Homeownership for Hawaiians Requires Big Thinking!
by OHA Trustee Keli‘i Akina, PhD, June 1, 2021
The median price of a home on Oʻahu has just reached $950,000. It’s currently at $983,500 on Maui and over $1 million on Kauaʻi. With such high prices, how can local residents, both Native Hawaiians and others, afford to own a home here?
Stories of former Hawaiʻi residents who have moved elsewhere are common. For example, Chelsea W. is Native Hawaiian and was born and raised on Oʻahu. On moving to Washington state, she had this to say: “Being stuck at an 8-to-5 desk job for two years with no room to move up the corporate ladder, high cost-of-living expenses, living paycheck to paycheck, and seeing people I loved being dragged down were the reasons I moved…Here I purchased a three-bedroom, two-bath house with a garage, large yard and street parking for $280,000.”
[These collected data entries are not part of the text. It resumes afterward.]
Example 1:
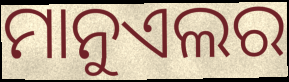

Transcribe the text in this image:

ମାନୁଏଲର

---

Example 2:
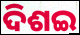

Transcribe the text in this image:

ଦିଶଇ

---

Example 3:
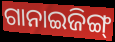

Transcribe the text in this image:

ଗାନାଇଜିଙ୍ଗ୍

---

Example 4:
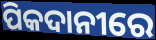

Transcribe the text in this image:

ପିକଦାନୀରେ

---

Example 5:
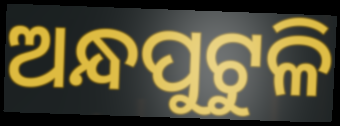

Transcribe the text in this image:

ଅନ୍ଧପୁଟୁଳିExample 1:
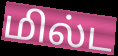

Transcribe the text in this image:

மில்ட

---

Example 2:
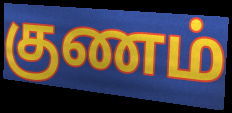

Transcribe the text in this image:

குணம்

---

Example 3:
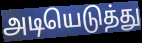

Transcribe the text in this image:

அடியெடுத்து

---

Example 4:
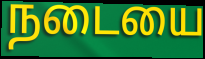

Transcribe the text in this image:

நடையை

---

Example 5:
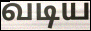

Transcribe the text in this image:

வடிய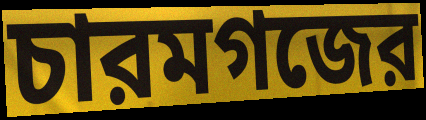
চারমগজেরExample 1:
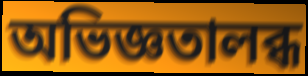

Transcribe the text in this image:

অভিজ্ঞতালব্ধ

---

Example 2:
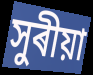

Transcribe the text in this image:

সুৰীয়া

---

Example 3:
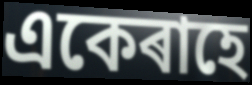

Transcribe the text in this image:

একেৰাহে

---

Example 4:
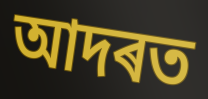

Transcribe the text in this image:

আদৰত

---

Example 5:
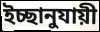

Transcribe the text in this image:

ইচ্ছানুযায়ী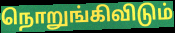
நொறுங்கிவிடும்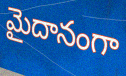
మైదానంగాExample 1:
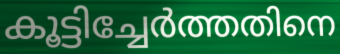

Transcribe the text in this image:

കൂട്ടിച്ചേർത്തതിനെ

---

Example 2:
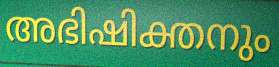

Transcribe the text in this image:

അഭിഷിക്തനും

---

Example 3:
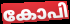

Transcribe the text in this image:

കോപി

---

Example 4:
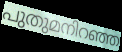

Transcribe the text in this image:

Like Chelsea, Ashlynn S. is a part-Hawaiian born and raised on Oʻahu. In 2019, she moved her family to Arizona. Ashlynn said, “We left Hawaiʻi to get ahead in life financially. We were both working but not being able to enjoy life due to the extreme high cost of rent and utilities. I never imagined leaving the place I love and called home, but enough was enough; we got tired of worrying about whether we could afford our apartment. In Hawaiʻi, we could never think of owning a home, but here in Arizona we actually have a chance to be able to buy a home. As hard as it was to leave Hawaiʻi, we knew we had to do better for our daughter.”
Some Kānaka are able to get help from government and nonprofit programs that aim to lower barriers to homeownership.
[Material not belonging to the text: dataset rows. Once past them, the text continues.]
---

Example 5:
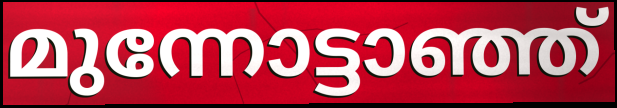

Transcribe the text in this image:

മുന്നോട്ടാഞ്ഞ്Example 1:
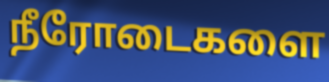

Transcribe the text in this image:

நீரோடைகளை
At the federal level, for example, the Federal Housing Administration (FHA) insures housing loans, incentivizing private lenders to work with low income earners or those with credit problems. At the state level, the Department of Hawaiian Homelands (DHHL) introduced itsrent-with-option-to-own program to its beneficiaries on Hawaiʻi Island and continues to work on reducing the statewide Hawaiian Homelands waiting list. There are also nonprofits such as the Hawaiʻi Homeownership Center which administers programs to help with down payments and closing costs.
At OHA, Quality Housing is a pillar of our new strategic plan and signals the Board of Trustees’ commitment to ensuring Hawaiians are well-equipped with financial knowledge and resources in their quest for homeownership.
While these are all helpful efforts, the challenge of enabling Hawaiians to buy homes is greater than what programs targeting Hawaiians alone can accomplish.
A basic problem we Hawaiians share with non-Hawaiians is that there is simply not enough land set aside for housing.
According to land use expert and retired law professor David Callies, housing and urban development in Hawaiʻi exists on only 5% of Hawaiʻi’s landmass, and the rest is mostly reserved for either preservation or agriculture. This situation creates an “artificial scarcity” of land, driving the price of housing upwards.
The solution, according to Professor Callies, would be to make a bit more land available for housing. Even increasing housing from the existing 5% to 7% of our landmass could significantly increase the supply of homes. And that could be done without negatively impacting the ʻāina for agriculture or preservation.
If we want Hawaiʻi to be a place where all can thrive, then we have to think big. Programs that specifically help Hawaiians are valuable, but an overall increase in the supply of housing will help Hawaiians and will benefit non-Hawaiians too.